#### TEXT SEGMENT:
%%
Although clustering sequences into amplicon sequence variants (ASVs) has become increasingly popular due to its ability to retain more genetic diversity137, we did not use this approach. This decision was based on the large proportion of undetermined sequences in our dataset and our use of individual undetermined sequences for the analysis. Introducing higher taxonomic diversity would involve taxa with low fractional abundance, which could reduce statistical reliability in RSL reconstruction given the fixed total count138,139,140.

Environmental variables and δ13C and C/N geochemistry

To assess influence of environmental parameters on foraminiferal eDNA, a suite of environmental variables was measured from modern samples: salinity, pH, and grain size. Sediment samples were centrifuged at 3000 rpm for 30 min to measure porewater salinity and pH using a Thermo Scientific™ A3255 pH/conductivity multimeter141. For samples that yielded insufficient porewater for measurement, 5 mL of Milli-Q water was introduced to the samples before centrifugation and measurement64. Sediment samples for grain size measurement were treated with 30% hydrogen peroxide to remove organic carbon and then dispersed using Calgon solution. Grain size analysis was performed using a Beckman-Coulter LS 13 320 laser particle size analyzer. The software program GRADISTAT 9.1 was used to calculate grain size statistics142.

To evaluate factors influencing the composition of modern foraminiferal eDNA assemblages and to provide constraints for RSL reconstructions, stable carbon isotope geochemistry parameters—including total organic carbon (TOC), total nitrogen (TN), and δ13C—were measured in both modern and core samples. Prior to δ13C, TOC, and TN analysis, sediment samples were pretreated with 5% hydrochloric acid (HCl) for 24 h to remove carbonate material, followed by rinsing with ~1500 ml Milli-Q water47. δ13C, TOC, and TN were measured at the Stable Isotope Laboratory at the University of Hong Kong using a EuroVector EA3028 Nu Horizon isotope-ratio mass spectrometer (IRMS) and a EA Isolink Elemental Analyser. δ13C values were normalized to the Vienna Pee Dee Belemnite (VPDB) scale with reference to triplicate analysis of certified reference materials supplied by the United States Geological Survey, USGS40 (average 15N = −4.52 and 13C = − 26.39) and USGS41a (average 15N = 47.55 and 13C = 36.55).
%%
#### Collected data:
%%
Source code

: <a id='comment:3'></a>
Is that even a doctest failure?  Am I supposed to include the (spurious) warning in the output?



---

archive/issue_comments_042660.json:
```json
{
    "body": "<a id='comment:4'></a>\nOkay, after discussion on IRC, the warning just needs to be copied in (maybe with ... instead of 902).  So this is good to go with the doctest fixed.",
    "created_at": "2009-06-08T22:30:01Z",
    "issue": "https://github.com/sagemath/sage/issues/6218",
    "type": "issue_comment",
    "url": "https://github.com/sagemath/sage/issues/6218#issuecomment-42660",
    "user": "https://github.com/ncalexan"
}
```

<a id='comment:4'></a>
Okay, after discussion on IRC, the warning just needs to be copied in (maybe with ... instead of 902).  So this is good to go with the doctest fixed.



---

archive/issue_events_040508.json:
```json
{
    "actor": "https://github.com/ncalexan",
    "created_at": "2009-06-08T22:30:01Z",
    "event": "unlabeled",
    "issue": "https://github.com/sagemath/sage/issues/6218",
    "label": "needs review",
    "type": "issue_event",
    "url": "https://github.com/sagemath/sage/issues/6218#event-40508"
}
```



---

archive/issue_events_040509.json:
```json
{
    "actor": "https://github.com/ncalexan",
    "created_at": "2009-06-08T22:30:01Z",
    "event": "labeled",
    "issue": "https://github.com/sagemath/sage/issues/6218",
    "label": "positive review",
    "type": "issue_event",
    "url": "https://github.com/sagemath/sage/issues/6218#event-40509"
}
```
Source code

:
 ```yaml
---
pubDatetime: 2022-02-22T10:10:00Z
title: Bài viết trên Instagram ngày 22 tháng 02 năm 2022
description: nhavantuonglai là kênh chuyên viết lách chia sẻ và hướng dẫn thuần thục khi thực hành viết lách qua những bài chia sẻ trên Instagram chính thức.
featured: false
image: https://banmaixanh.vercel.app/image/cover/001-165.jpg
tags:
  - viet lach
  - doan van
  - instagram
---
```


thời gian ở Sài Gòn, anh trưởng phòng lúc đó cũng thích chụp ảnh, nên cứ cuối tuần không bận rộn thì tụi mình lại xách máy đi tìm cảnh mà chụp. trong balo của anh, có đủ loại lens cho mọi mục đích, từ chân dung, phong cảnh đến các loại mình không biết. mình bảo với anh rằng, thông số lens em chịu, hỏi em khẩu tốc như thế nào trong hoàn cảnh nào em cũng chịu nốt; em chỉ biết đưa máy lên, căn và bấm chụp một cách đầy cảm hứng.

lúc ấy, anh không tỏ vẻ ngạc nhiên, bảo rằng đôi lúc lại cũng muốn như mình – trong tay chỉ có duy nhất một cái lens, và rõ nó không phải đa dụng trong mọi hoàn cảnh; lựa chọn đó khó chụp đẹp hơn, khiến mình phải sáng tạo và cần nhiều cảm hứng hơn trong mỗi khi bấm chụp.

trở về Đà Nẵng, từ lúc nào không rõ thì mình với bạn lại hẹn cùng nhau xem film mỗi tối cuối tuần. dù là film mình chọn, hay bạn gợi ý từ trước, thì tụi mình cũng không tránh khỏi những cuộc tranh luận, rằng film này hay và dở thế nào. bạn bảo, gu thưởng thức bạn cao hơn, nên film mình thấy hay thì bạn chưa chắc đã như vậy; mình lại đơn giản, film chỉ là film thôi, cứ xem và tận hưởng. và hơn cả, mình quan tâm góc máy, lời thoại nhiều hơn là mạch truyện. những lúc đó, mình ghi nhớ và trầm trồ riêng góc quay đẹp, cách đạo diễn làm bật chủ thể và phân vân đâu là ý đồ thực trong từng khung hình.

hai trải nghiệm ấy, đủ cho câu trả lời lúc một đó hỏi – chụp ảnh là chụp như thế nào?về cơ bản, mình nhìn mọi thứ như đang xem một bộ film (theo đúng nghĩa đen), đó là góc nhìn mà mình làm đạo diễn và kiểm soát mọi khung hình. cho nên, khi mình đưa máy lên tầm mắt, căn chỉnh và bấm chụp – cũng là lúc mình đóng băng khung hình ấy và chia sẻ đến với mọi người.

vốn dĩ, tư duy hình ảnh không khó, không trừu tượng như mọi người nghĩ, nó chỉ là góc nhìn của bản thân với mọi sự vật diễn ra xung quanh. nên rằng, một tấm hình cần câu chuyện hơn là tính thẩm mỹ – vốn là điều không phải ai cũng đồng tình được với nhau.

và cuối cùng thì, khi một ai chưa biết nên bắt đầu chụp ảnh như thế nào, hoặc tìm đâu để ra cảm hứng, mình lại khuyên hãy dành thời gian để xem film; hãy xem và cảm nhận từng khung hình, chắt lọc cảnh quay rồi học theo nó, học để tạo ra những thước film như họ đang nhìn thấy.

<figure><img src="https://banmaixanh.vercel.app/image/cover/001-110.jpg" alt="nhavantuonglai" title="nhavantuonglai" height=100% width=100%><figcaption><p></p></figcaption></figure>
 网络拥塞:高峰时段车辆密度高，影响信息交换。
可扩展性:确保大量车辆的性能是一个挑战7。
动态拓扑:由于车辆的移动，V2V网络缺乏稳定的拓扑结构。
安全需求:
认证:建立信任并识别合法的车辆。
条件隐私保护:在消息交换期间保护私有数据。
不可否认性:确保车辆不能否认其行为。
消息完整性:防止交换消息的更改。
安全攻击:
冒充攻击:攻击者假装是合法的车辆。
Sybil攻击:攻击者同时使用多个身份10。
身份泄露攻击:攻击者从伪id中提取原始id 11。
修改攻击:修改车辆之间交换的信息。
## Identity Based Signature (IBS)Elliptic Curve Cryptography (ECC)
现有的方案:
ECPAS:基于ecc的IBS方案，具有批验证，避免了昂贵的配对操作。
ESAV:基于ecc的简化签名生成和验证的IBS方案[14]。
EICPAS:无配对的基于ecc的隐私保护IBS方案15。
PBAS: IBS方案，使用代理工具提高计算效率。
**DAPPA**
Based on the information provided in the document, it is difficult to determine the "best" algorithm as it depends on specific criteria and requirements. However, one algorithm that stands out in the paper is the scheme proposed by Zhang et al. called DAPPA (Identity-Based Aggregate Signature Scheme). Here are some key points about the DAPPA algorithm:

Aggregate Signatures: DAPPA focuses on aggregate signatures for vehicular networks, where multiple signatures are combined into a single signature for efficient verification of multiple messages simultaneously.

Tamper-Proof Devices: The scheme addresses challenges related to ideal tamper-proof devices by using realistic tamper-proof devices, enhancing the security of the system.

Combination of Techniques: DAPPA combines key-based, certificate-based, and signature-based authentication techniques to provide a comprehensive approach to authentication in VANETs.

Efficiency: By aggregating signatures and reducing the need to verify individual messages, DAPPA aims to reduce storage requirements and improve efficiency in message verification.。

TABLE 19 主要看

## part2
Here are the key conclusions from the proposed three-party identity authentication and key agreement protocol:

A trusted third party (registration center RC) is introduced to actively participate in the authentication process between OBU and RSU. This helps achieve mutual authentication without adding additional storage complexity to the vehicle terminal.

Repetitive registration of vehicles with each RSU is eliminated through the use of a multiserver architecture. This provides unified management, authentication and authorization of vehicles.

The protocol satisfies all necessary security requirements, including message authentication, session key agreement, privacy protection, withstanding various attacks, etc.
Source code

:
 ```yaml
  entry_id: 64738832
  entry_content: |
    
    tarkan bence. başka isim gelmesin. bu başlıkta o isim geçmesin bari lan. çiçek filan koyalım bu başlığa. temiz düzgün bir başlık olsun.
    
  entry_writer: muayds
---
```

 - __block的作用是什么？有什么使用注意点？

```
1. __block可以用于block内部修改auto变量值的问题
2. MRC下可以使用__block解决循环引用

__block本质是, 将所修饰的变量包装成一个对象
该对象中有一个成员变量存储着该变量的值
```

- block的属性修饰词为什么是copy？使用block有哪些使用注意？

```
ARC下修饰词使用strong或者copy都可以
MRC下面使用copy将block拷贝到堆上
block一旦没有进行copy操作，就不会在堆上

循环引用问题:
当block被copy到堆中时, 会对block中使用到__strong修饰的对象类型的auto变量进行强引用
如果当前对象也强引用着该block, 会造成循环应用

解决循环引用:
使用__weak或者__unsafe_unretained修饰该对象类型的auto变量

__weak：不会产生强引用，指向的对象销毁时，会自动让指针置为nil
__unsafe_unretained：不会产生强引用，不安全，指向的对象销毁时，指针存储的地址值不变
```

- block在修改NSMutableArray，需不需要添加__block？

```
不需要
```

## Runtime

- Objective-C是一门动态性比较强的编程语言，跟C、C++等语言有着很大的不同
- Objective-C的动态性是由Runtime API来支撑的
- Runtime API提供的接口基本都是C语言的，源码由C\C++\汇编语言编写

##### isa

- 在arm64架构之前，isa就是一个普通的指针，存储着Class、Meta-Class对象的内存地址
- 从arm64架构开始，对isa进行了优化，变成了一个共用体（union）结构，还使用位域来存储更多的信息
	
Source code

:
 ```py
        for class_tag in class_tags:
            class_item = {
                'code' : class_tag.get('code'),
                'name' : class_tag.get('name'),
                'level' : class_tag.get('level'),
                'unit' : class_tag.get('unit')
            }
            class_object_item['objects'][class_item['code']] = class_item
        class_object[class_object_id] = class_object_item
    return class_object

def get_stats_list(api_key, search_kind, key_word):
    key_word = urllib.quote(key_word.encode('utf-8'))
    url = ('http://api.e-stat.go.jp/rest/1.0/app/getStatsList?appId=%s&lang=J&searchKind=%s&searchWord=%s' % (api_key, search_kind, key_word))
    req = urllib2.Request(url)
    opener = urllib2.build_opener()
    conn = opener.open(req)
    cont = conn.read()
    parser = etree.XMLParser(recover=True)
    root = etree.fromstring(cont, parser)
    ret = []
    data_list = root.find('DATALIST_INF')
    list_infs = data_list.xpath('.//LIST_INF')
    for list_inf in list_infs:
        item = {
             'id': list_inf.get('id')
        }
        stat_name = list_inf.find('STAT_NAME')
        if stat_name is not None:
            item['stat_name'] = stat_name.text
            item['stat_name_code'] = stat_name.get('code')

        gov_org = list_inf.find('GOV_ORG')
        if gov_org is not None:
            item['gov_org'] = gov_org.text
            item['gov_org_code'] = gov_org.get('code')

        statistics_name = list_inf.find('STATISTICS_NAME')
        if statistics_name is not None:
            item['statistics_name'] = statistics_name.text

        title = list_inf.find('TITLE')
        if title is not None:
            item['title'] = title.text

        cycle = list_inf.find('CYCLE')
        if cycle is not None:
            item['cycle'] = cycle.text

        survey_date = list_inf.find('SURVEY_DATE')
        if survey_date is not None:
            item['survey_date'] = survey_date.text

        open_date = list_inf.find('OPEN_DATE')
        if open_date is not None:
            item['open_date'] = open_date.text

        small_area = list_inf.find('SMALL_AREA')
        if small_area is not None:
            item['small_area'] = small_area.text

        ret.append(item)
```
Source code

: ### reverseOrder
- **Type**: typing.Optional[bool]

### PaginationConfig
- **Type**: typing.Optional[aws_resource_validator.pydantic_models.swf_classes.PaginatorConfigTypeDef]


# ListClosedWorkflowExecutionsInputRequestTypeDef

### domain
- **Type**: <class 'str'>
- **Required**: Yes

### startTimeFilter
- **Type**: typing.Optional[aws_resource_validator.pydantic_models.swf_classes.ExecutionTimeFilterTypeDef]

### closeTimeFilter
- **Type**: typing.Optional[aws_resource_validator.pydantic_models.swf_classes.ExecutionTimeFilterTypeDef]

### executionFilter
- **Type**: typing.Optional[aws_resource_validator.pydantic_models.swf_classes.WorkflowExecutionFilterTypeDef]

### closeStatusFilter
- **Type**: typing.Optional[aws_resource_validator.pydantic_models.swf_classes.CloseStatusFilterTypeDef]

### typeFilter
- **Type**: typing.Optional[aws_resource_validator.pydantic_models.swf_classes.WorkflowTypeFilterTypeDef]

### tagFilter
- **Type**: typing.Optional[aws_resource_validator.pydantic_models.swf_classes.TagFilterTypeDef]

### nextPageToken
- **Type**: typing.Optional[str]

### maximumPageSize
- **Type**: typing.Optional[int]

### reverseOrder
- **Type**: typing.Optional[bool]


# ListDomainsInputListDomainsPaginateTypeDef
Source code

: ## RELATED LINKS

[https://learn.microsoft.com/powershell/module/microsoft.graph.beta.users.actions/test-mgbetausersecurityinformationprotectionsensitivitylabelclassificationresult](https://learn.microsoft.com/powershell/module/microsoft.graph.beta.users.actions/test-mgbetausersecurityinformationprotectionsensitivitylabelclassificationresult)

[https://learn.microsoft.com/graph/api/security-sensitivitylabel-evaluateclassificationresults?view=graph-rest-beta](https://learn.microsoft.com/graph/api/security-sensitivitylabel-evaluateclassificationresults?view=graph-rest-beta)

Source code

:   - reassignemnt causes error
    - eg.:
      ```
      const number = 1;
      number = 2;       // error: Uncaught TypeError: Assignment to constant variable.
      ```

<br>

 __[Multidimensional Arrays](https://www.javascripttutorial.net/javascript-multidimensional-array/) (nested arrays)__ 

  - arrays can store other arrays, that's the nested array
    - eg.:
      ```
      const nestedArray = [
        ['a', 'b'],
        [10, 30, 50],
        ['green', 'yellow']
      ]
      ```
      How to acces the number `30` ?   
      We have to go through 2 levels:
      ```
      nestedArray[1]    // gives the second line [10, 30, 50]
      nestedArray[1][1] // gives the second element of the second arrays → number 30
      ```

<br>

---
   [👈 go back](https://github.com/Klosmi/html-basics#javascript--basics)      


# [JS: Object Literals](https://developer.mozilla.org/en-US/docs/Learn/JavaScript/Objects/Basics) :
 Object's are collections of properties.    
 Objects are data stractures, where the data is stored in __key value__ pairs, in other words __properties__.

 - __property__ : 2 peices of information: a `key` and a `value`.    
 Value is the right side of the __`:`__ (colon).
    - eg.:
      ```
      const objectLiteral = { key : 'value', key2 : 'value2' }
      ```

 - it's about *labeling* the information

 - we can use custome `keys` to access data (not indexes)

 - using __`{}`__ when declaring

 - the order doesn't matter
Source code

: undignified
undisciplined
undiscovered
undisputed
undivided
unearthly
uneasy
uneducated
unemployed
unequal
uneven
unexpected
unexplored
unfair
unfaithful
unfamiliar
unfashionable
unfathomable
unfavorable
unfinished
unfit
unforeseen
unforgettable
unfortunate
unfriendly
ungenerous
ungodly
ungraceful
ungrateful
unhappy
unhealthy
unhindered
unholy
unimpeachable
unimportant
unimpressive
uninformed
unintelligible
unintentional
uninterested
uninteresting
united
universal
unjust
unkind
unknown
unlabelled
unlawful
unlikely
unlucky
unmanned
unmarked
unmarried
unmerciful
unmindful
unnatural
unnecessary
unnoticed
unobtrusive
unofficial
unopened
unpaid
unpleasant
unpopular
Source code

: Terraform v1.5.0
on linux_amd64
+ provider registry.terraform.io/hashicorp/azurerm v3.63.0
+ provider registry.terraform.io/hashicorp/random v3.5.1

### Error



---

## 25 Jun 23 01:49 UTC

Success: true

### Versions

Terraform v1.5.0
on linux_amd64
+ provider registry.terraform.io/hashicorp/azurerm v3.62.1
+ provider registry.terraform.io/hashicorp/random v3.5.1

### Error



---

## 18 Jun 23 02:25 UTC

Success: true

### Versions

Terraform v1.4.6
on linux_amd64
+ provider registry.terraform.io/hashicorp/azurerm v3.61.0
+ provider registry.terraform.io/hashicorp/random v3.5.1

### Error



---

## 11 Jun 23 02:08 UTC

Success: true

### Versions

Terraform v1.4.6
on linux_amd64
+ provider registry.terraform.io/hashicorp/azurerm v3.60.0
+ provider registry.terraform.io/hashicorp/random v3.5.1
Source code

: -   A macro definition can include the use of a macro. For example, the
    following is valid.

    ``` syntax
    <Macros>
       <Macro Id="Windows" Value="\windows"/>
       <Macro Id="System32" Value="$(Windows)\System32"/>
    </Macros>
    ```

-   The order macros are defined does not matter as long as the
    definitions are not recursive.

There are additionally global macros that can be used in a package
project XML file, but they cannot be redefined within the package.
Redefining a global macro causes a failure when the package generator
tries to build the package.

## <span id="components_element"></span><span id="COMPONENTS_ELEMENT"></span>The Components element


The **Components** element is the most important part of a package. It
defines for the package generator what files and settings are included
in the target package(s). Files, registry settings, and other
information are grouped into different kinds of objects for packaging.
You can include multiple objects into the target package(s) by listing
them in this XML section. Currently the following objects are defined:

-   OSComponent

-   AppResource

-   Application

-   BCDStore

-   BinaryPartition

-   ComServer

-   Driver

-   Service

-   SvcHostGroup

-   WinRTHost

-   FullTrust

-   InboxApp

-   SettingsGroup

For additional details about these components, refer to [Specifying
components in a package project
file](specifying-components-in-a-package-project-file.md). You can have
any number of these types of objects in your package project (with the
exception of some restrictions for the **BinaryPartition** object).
%%
#### WHAT IS NEEDED:
Extend the methods section on sediment geochemistry and foraminiferal eDNA, picking up after its final sentence.

#### EXERCISE RESULT:
Morphological foraminiferal analysis

To provide context for foraminiferal assemblages inferred through eDNA and sedaDNA analyses, traditional morphological analysis was performed on surface and core sediment samples. The 63–500 µm sediment fraction was isolated through wet-sieving prior to wet-picking of foraminiferal tests under a stereomicroscope143,144. Where possible, a minimum of 100 individuals were enumerated from each sample to ensure robust transfer function development140,145. Taxonomy followed earlier work from the study site47 (Supplementary Data 13). Poor specimen preservation prevented species-level identification in several genera. Therefore, species of Ammobaculites (A. exiguous, A. agglutinans), Miliammina (M. fusca, M. obliqua, M. petila), and two Ammonia species (A. beccarii, A. confertitesta) were combined under Ammobaculites spp., Miliammina spp., and Ammonia spp., respectively51,86,99,146. Further attempts to combine A. tepida within Ammonia spp. to avoid misidentification resulted in anomalies in PME prediction (Supplementary Fig. 5), and were therefore abandoned. The morphological dataset comprises only the dead assemblage (unstained by rose Bengal) to avoid the influence of temporally variable living foraminiferal populations53. To minimize bias introduced by rare taxa, only the taxa with relative abundance >5% in at least one surface or core subsample were included in the analysis47.

14C dating

The chronology of core MPSC01 was constructed from radiocarbon-dated plant fragments and fine-fraction organic mud from 15 core samples (Supplementary Data 14). Plant fragments, including mangrove bark, branches and twigs deemed to be deposited horizontally on the former sediment surface with no clear evidence of reworking, were chosen as dating materials21,103. Plant fragments were examined and cleaned with Milli-Q water under a stereomicroscope to remove all visible rootlets and adhering material. Fine-fraction organic mud samples for radiocarbon dating were prepared by isolating the <63-µm fraction on a 0.47 µm quartz fiber filter under filtration, followed by oven drying for 24 h at 40 °C. Dried organic mud samples were weighed, wrapped in aluminum foil, placed in clean glass jars, and stored in a desiccator until further processing. To minimize modern carbon contamination and cross-contamination, all equipment was pre-treated before use. Quartz fiber filters and aluminum foil were baked at 550 °C for 4 h, then cooled in a desiccator. All sieves and processing tools were cleaned between samples using a four-step protocol: (1) washing with soapy water; (2) rinsing with tap water; (3) soaking in 10% HCl for ~30 seconds; and (4) triple rinsing with Milli-Q water. Additionally, the 63-µm sieve was sonicated for 15 min before processing each sample. Samples were submitted either to Beta Analytic in Miami, FL, USA, using accelerator mass spectrometry (AMS) dating, or to the Yale Analytical and Stable Isotope Center (YASIC) in New Haven, CT, USA, using the MICADAS AMS system.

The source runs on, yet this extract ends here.